This is an unusual post about a most unusual place that has created great controversy.
Khanyar Rozabal is a tomb in the Khanyar (Khan Yar) District of Srinagar, located in the Old City. The tomb is the final resting place of revered prophet Yuz Asaf, who died over 1900 years ago.
However, many of the locals, as well as numerous Biblical and religious scholars, believe that Yuz Asaf may be none other than Jesus Christ.
How could this be?
During the “Lost Years of Jesus” (between ages 13-29), the Bible is rather vague about the whereabouts of Jesus, simply mentioning that he went into the desert and “increased in wisdom and stature”. However, ancient manuscripts written in Persia, India, Tibet, and Ladakh tell of a light-skinned man who was born of a virgin and left Palestine to teach and learn the Vedas, eventually returning to teach.
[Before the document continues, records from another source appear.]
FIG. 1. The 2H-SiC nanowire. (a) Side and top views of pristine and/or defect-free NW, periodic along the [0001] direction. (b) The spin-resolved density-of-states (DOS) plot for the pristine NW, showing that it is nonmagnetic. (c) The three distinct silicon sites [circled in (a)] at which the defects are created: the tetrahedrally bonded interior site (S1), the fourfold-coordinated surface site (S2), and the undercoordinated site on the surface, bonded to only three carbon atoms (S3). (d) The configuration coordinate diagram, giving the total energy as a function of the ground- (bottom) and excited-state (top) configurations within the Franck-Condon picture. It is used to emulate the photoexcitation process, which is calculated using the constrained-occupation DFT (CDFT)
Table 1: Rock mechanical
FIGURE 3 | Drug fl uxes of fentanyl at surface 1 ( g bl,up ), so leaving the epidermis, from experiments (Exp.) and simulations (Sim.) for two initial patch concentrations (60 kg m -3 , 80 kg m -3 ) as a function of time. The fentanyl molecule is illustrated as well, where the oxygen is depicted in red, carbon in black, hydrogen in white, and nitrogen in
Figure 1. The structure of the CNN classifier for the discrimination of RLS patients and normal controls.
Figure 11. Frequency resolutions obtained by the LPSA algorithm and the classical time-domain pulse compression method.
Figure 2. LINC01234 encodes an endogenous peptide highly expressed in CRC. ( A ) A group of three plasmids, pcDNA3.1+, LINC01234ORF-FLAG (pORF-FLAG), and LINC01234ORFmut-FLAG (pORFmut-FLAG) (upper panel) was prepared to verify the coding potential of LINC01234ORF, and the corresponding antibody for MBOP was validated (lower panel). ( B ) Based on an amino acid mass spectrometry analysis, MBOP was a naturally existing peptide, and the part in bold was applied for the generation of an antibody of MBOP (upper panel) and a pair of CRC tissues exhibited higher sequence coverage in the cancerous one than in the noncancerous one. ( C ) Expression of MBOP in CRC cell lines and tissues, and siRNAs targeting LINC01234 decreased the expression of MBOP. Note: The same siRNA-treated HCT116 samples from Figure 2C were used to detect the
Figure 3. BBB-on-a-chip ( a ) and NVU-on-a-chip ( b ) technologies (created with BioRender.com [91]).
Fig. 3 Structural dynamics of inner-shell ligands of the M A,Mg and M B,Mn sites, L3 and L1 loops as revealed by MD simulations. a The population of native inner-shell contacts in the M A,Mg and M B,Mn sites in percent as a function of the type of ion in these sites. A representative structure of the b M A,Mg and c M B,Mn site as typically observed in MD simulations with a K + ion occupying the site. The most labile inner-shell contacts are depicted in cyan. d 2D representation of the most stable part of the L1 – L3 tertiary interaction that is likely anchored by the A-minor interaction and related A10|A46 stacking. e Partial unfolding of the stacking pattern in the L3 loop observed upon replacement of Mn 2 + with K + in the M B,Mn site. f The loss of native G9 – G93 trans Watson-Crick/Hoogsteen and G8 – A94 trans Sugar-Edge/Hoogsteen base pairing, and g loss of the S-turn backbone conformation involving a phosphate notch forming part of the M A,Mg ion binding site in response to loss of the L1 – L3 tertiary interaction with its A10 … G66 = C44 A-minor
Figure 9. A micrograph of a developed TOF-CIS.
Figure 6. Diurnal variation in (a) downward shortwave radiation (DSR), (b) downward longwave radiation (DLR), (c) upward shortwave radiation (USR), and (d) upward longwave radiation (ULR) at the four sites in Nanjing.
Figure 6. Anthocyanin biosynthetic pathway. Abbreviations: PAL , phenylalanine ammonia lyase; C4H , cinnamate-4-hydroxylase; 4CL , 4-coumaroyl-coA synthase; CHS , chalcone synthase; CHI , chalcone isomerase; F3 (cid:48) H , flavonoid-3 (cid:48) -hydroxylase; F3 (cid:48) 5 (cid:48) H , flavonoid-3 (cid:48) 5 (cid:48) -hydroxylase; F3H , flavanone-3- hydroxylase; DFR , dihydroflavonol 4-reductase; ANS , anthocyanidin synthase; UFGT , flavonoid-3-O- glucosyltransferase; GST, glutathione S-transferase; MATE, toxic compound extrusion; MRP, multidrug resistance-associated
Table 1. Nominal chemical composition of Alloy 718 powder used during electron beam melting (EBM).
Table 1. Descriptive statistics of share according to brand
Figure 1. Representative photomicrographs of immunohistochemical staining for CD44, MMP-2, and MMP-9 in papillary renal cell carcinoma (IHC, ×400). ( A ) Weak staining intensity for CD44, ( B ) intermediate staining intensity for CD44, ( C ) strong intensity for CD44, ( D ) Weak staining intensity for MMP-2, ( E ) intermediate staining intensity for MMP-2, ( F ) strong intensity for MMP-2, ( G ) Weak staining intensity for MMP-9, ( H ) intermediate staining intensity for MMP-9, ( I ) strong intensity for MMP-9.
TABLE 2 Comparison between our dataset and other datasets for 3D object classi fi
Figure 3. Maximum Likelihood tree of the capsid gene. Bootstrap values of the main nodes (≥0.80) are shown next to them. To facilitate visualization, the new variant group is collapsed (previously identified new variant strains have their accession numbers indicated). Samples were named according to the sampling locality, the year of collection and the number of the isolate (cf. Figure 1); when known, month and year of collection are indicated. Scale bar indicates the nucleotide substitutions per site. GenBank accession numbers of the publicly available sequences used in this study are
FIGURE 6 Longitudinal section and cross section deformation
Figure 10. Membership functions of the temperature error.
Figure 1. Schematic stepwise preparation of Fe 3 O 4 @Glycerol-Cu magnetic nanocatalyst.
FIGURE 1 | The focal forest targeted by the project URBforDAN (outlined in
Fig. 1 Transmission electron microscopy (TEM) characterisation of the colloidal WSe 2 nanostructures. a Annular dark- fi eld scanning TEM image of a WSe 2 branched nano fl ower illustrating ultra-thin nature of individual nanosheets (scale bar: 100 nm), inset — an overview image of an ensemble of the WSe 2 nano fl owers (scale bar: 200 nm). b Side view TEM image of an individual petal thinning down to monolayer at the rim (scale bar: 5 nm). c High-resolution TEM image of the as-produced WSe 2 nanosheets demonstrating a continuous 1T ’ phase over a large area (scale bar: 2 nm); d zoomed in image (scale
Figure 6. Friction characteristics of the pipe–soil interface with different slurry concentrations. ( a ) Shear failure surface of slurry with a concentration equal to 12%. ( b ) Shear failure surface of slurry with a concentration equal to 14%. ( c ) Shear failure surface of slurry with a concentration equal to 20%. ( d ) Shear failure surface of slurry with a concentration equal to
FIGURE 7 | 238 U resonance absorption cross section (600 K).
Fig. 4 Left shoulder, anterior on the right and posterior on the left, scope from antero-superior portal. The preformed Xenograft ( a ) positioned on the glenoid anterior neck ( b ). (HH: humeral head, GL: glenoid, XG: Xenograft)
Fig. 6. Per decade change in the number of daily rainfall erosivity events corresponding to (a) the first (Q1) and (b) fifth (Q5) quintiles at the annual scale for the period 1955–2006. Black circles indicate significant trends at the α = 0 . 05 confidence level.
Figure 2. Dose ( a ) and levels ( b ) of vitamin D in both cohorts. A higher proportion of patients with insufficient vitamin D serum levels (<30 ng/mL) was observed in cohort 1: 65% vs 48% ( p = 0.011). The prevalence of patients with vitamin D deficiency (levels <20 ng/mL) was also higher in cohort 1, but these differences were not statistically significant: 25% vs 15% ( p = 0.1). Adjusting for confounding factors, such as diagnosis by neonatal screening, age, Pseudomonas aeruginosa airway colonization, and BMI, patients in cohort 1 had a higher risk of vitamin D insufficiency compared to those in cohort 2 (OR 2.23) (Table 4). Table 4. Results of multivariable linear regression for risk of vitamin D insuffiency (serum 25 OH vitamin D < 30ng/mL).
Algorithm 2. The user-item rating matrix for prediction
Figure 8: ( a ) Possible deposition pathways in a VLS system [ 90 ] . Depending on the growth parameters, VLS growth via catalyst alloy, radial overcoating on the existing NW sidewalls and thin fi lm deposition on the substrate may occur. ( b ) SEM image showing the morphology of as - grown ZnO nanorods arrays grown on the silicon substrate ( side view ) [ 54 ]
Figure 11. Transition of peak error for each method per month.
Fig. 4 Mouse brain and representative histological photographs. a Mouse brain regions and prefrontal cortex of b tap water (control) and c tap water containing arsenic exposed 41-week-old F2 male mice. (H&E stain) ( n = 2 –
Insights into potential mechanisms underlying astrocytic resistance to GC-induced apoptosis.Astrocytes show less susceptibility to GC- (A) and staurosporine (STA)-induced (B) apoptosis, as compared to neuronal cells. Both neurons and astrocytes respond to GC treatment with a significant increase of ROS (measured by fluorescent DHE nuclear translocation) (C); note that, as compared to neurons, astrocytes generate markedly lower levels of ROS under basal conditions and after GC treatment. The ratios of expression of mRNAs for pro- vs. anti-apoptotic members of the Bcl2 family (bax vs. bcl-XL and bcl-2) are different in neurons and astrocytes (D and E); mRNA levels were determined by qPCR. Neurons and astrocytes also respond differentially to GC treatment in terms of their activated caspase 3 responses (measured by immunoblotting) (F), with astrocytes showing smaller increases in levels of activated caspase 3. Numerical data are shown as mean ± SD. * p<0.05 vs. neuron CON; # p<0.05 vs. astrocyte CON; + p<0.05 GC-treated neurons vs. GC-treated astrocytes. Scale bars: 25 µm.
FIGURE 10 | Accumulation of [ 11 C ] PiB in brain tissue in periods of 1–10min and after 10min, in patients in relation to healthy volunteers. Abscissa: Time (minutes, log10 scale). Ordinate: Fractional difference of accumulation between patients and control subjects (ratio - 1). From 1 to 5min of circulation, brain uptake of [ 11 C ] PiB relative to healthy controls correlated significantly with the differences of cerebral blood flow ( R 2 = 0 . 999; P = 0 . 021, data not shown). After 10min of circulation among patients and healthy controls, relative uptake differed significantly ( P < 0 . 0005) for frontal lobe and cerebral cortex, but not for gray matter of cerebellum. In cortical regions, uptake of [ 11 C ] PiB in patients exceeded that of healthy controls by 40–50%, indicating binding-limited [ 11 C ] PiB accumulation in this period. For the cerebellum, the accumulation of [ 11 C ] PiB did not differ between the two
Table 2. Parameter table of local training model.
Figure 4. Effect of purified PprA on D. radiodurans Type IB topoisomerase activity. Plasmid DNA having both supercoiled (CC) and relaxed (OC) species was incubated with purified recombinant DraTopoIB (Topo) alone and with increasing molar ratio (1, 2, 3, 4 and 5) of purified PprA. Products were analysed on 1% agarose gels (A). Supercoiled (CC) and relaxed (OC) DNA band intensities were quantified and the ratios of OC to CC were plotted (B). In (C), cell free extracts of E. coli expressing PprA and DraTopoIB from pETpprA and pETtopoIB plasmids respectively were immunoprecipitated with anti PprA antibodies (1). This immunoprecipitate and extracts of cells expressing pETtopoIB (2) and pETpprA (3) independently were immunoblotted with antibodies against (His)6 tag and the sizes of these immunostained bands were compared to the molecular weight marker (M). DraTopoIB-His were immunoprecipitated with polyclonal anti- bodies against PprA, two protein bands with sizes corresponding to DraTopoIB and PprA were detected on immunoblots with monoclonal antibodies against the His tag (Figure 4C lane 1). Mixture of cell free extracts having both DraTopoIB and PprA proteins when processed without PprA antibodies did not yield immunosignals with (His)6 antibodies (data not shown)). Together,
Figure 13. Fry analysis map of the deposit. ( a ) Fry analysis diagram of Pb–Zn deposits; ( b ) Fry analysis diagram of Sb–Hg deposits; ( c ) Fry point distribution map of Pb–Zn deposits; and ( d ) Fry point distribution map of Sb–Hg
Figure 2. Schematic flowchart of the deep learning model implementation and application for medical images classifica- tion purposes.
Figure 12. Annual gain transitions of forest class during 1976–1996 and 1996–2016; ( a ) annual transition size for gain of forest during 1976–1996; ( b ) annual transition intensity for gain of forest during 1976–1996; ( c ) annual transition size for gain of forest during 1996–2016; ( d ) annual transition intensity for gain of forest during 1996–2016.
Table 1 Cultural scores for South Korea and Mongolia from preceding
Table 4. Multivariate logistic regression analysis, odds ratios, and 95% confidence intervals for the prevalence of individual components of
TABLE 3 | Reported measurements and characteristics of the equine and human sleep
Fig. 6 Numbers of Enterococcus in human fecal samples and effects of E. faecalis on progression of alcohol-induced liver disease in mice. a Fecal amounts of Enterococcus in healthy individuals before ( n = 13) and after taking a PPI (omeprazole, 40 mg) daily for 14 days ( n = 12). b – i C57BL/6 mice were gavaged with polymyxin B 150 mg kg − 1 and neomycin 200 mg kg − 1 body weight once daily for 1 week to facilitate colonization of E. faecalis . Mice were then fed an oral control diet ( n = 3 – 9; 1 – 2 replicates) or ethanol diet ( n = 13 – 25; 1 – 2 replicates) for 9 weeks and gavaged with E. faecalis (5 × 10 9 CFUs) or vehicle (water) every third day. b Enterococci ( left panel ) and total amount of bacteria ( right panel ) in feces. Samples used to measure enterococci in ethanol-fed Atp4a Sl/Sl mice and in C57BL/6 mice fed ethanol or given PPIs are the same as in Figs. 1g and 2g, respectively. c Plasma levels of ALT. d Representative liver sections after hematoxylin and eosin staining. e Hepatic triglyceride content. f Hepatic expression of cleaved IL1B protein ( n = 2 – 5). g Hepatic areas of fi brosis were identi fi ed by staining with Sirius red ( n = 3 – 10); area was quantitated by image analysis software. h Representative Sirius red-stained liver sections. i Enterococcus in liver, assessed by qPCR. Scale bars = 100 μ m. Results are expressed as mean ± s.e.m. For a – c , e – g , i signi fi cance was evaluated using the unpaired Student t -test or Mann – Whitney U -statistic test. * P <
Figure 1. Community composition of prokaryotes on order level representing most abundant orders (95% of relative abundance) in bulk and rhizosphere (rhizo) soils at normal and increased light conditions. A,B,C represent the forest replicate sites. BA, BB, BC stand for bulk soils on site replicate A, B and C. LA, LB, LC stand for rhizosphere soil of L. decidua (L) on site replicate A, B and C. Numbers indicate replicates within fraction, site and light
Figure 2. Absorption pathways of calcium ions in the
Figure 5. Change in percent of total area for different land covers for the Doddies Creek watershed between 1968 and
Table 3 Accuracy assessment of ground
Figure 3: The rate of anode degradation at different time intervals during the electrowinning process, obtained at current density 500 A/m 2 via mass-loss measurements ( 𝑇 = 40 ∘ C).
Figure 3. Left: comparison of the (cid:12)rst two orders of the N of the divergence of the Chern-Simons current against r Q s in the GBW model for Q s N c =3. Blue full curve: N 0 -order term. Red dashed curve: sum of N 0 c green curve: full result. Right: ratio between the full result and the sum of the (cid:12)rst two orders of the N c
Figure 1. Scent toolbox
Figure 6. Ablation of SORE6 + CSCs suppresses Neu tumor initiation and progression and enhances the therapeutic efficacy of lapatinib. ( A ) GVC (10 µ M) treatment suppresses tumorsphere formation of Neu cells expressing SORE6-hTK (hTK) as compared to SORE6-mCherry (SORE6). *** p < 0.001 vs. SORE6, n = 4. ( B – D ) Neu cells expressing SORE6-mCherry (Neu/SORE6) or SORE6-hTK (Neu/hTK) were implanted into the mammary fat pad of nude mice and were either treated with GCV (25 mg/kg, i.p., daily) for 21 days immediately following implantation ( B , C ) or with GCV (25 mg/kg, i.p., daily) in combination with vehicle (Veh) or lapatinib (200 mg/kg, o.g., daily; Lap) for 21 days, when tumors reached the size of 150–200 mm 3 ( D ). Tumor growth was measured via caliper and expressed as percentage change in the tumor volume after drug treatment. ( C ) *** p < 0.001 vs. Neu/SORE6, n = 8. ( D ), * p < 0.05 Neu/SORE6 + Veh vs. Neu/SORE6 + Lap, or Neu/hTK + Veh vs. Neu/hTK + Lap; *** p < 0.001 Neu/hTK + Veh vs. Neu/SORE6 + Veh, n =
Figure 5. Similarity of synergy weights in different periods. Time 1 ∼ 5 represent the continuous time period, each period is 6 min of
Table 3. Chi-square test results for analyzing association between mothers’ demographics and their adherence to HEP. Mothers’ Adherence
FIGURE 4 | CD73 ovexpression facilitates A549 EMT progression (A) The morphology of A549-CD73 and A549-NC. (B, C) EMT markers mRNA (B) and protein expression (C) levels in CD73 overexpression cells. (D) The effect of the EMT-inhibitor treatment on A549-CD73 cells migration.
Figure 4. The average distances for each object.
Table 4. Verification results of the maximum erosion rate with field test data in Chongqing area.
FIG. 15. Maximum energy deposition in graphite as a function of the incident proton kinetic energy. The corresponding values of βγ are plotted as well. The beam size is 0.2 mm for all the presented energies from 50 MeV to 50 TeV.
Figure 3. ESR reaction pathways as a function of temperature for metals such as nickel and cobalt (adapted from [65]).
But this is where the story gets stranger.
There are Buddhist, Islamic, and Hindu manuscripts indicating that Jesus survived the crucifixion and left for Kashmir to seek the “Lost” Ten Tribes of Israel, who had scattered to Afghanistan, Kashmir, and beyond (genealogical DNA testing has facilitated the assertion that certain populations of Afghanistan and Kashmir share common ancestry with Israelis). There are dozens of villages in or near Kashmir bearing the name of Jesus. And when Khanyar Rozabal researchers investigated the tomb and scraped hundreds of years of wax off some stone, they discovered carved footprints with the marking of a crucifixion scar etched into each print, as well as a crucifix and rosary.
So do I believe that Jesus rests here? I have no idea. I just try and keep an open mind.
This two photos are from my second visit here. The first time, in 1997, I was able to walk around inside, and I was able to videotape the interior.
This time, no. The locals were afraid of tourists, and it was only due to my Kashmiri friend, telling them that I was like a member of his family, that allowed me, a foreigner, to venture inside and take photographs. We had found that foreigners are no longer allowed inside here, and photography and videography are prohibited. My friend asked why. The locals were afraid of foreign scientists desecrating the tomb. But we assured them this would not happen with us. We understood, and we’d be respectful. My friend told him that I was like a brother to him, that I was his family. The local merchant smiled, and said I could pay my respects and even take photos.
Equipment: Nikon N70 film camera. I can’t remember the lens.